11-12 November 2013 Tragedi Walmas Berdarah bukan sekadar peristiwa kekerasan yang menoreh luka di tanah Luwu, tetapi menjadi alaram keras untuk mempercepat pemekaran luwu tengah, dari suara yang bergolora atas hak cinta akan daerah tidak pernah mendapat kejelasan signifikan, paling ironisnya pula di negeri ini pembungkaman, diskriminasi, dan impunitas di halalkan untuk menyelamatkan kepentingan yang tidak bermartabat. Di balik darah keringat dan air mata masyarakat Walmas, menyisipkan pesan moral yang harus menjadi bahan renungan bersama bahwa keadilan bukan pemberian, melainkan perlawanan hak yang harus diperjuangkan.
Peristiwa ini menandai satu babak kelam dalam perjalanan masyarakat Luwu yang selama ini hidup dalam semangat persaudaraan dan nilai-nilai kemanusiaan. Ketika aparat dan rakyat berhadap-hadapan, mempertontonkan tindakan diskrimantif dan arogantif terhadap rakyat. sejatinya pula kita sedang menyaksikan runtuhnya kepercayaan terhadap sistem yang seharusnya melindungi namun menjadi bagian dari oligarki. Apa arti pembangunan, investasi, dan kemajuan jika di atasnya berdiri tangisan rakyat dan darah pemuda yang menuntut hak atas ruang hidup yang aman.
Refleksi atas tragedi Walmas tidak cukup berhenti pada empati. Ia menuntut aksi nyata soal daerah Luwu tengah. keadilan harus ditegakkan, Pemerintah tidak boleh bersembunyi di balik narasi keamanan dan hidup diatas penderitaan rakyat, seharusnya pemerintah menjadi bagian rakyat dari suara yang di bungkam dan di abaikan.

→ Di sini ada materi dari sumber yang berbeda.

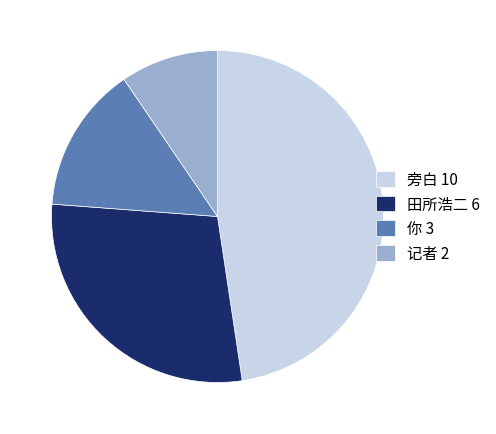

Is it true that 记者 2 is 1% of the pie?

False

Luwu Tengah adalah tanah yang subur oleh perjuangan, bukan sekadar wilayah administratif yang bisa diperdebatkan secara politis. Bagi rakyat Walmas, Luwu Tengah bukan hanya penamaan, melainkan identitas yang melekat terhadap harga diri. Maka wajar bila seruan “Luwu Tengah harga mati!” bukan sekadar slogan, tetapi simbol perlawanan terhadap pengabaian dan ketidakadilan yang menahun.

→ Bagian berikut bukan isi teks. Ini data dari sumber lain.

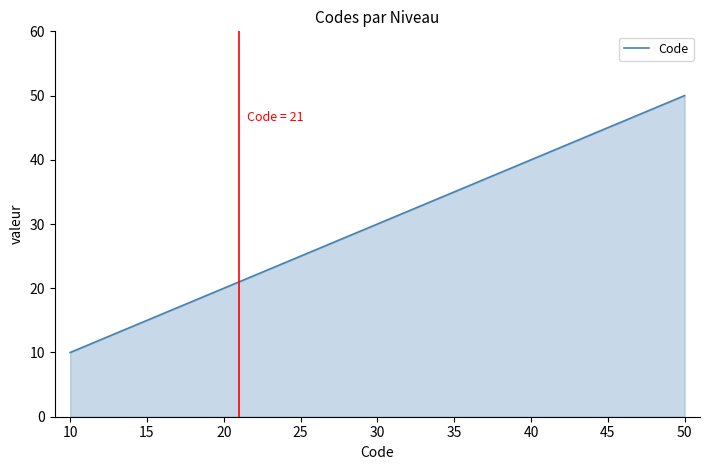

What is the minimum value shown in the chart?

10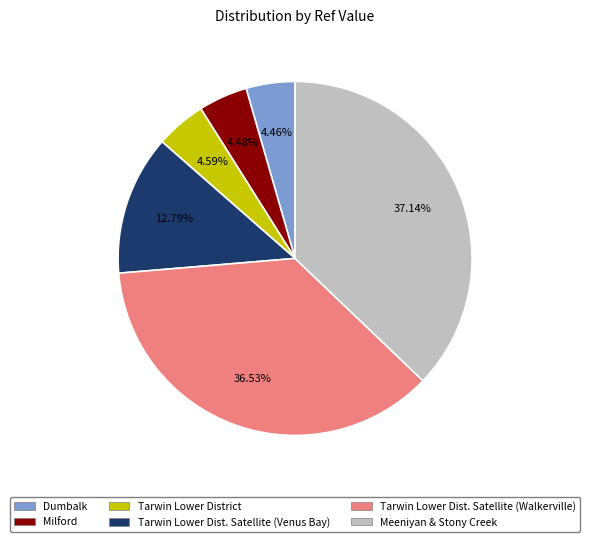

Is there any slice that represents more than half of the pie?

No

Kini, refleksi itu menuntut keberanian kita semua untuk berpihak. Apakah kita akan diam di tengah penderitaan rakyat, atau berdiri di sisi mereka yang selama ini disingkirkan? Walmas berdarah, sebagai simbol identitas untuk terus menyuarakan Luwu tengah sampai keinginan rakyat terpenuhi , semoga darah itu tidak tumpah sia-sia, tetapi menjadi benih bagi lahirnya kesadaran baru, bahwa perjuangan rakyat tidak pernah mati dan akan terus hidup , dan Luwu Tengah tetap harga mati.